● INSTRUCTIONS TO FOLLOW
List every line in the rows below that contains the string "Иеговы". Matches are case-sensitive.

........

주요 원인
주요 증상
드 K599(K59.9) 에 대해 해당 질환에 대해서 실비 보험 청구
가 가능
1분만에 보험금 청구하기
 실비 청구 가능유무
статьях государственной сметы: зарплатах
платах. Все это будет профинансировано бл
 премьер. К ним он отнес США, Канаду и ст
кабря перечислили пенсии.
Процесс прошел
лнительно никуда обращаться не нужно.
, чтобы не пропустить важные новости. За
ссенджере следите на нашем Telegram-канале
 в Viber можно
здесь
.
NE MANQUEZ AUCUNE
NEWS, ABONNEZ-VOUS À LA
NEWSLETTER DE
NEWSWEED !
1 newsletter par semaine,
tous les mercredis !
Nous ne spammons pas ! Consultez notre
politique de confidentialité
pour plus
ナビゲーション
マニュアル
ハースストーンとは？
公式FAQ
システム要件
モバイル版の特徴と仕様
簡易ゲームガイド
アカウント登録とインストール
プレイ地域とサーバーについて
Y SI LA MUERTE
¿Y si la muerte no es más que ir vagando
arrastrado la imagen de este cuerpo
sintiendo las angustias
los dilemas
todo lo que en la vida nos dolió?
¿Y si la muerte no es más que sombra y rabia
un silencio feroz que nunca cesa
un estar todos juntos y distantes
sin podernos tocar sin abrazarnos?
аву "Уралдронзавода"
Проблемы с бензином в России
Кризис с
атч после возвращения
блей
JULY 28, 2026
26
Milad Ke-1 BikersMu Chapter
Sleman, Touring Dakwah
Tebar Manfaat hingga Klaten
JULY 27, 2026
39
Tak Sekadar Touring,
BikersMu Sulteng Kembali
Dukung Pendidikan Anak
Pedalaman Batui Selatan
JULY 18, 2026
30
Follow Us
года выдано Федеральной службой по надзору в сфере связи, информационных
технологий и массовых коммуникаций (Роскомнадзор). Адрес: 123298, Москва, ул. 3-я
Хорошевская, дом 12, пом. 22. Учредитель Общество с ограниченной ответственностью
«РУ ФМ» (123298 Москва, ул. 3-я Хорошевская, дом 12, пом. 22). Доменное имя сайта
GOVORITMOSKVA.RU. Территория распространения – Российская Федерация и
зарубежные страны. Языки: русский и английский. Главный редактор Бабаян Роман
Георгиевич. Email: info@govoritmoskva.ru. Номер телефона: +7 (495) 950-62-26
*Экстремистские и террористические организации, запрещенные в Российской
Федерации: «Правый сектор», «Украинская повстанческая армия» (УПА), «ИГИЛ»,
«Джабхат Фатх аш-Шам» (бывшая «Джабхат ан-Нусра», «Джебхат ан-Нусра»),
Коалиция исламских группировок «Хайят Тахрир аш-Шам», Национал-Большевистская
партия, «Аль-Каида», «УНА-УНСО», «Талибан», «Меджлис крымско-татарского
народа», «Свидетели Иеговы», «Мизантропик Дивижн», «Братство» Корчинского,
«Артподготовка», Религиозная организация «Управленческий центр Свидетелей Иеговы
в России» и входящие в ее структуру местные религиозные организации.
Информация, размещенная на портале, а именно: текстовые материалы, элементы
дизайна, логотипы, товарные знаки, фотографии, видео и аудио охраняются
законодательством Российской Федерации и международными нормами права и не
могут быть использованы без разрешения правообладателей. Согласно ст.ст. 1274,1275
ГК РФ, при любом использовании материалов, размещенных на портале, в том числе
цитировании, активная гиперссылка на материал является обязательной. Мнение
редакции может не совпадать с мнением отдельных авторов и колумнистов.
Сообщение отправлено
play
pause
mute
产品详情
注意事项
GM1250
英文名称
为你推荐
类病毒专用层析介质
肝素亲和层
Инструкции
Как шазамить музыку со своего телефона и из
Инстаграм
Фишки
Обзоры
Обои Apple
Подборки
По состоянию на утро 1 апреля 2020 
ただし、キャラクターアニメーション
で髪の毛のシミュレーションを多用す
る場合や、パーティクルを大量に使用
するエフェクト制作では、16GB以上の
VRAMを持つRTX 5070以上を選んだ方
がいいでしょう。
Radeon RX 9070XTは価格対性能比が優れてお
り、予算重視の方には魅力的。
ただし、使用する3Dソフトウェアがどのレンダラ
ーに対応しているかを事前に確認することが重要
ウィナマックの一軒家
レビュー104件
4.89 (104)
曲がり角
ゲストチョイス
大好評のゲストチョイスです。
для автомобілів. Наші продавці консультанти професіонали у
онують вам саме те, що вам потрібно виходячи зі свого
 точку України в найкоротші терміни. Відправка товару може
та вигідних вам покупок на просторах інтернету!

........

● RESPONSE TO THE TASK
народа», «Свидетели Иеговы», «Мизантропик Дивижн», «Братство» Корчинского,
«Артподготовка», Религиозная организация «Управленческий центр Свидетелей Иеговы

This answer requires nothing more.